§ **Work to complete**
Output must match the data below exactly from its first line through the line that contains "Key plants to", with no other line.

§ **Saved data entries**
-=-=-

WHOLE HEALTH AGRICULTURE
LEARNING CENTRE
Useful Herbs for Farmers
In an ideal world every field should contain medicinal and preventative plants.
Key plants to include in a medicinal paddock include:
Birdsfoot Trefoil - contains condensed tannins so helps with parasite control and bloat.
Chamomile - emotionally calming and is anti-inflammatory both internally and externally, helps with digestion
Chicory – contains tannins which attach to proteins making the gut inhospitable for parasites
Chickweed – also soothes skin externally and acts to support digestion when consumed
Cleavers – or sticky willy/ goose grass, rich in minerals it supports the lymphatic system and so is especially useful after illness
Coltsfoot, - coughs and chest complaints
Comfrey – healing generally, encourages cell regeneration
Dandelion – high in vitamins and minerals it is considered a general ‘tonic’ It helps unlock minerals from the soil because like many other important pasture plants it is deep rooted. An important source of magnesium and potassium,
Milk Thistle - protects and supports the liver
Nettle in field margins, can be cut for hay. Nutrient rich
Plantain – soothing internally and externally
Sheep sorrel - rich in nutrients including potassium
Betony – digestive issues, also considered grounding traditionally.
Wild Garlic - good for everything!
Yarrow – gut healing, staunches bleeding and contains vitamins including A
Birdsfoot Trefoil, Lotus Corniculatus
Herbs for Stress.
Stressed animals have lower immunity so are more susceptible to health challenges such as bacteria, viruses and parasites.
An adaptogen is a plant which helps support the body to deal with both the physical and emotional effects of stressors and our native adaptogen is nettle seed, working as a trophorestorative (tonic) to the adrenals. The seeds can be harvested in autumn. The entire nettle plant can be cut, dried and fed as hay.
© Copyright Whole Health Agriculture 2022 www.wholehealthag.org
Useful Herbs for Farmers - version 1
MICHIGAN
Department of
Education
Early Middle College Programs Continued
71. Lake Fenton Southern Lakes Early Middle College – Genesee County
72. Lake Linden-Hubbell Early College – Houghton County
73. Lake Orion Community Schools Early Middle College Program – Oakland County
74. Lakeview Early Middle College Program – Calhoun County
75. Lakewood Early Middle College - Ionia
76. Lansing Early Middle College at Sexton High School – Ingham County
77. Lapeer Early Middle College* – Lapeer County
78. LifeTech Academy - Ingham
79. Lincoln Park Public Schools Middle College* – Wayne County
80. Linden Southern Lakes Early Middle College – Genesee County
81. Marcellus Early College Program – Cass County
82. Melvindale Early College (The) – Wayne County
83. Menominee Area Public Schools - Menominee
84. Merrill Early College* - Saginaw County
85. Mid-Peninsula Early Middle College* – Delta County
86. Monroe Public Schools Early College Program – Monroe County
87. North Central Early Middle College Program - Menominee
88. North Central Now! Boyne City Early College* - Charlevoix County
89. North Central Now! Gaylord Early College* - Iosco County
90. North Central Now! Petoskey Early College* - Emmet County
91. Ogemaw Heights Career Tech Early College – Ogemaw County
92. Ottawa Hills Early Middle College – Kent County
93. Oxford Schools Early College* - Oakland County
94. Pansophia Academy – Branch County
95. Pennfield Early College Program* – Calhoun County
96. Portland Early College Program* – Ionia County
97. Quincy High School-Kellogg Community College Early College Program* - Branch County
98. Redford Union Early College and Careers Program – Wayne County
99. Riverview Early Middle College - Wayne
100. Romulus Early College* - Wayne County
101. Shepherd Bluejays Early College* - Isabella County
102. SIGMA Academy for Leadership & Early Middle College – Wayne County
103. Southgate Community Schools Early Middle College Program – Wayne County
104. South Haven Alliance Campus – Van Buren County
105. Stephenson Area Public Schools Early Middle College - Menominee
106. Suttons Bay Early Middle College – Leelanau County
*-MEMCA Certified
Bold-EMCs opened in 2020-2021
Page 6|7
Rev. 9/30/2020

-=-=-

§ **Task result**
WHOLE HEALTH AGRICULTURE
LEARNING CENTRE
Useful Herbs for Farmers
In an ideal world every field should contain medicinal and preventative plants.
Key plants to include in a medicinal paddock include:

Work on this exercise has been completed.